Reproduce the passage of the old computer receipts text starting with "I dug a bunch" and going on through "price, ignoring inflation.".

━━ DOCUMENT SEGMENT

I dug a bunch of old paperwork out of the back of my filing cabinet this morning to make room for the new paperwork generated while preparing my taxes. I found some amusing old receipts for computer purchases from the past. It seems that in April ’97 I paid $155 each for two 16MB RAM modules. Today the same vendor sells comparable memory for $159 for 4GB, i.e. 256 times as much capacity for the same price, ignoring inflation.
About a year later I bought an Apple PowerMac G3 with a 266MHz CPU for $2395. I think the receipt indicates that it had 32MB of RAM and a 6GB hard drive, as well as a Zip drive. Remember those? What a disaster. Everything that was bad about floppies, multiplied by 100, with the added bonus that when the drive failed, it destroyed the data that was currently in it and on any other disks you were foolish enough to insert on the assumption that it was the disk that had gone bad and not the drive itself. I found a slightly earlier receipt that said I was dumb enough to spend $389 for an external SCSI Zip drive. There’s another receipt for RAM that says I spent $49 for a 4MB video RAM module for the PowerMac.

━━━━
━━ DATA SECTION

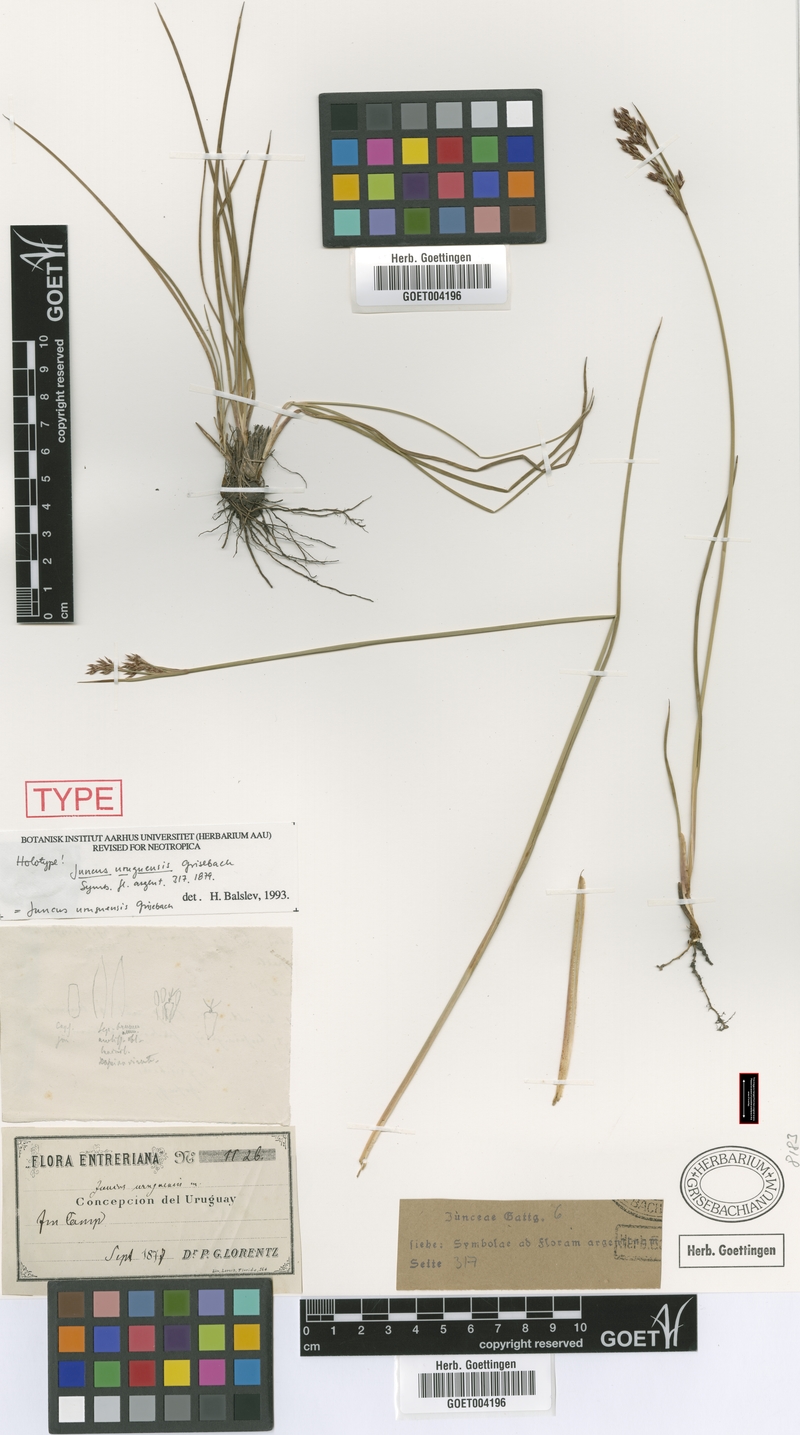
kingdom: Plantae
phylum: Tracheophyta
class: Liliopsida
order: Poales
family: Juncaceae
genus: Juncus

━━━━

ANSWER TO THIS TASK =>
I dug a bunch of old paperwork out of the back of my filing cabinet this morning to make room for the new paperwork generated while preparing my taxes. I found some amusing old receipts for computer purchases from the past. It seems that in April ’97 I paid $155 each for two 16MB RAM modules. Today the same vendor sells comparable memory for $159 for 4GB, i.e. 256 times as much capacity for the same price, ignoring inflation.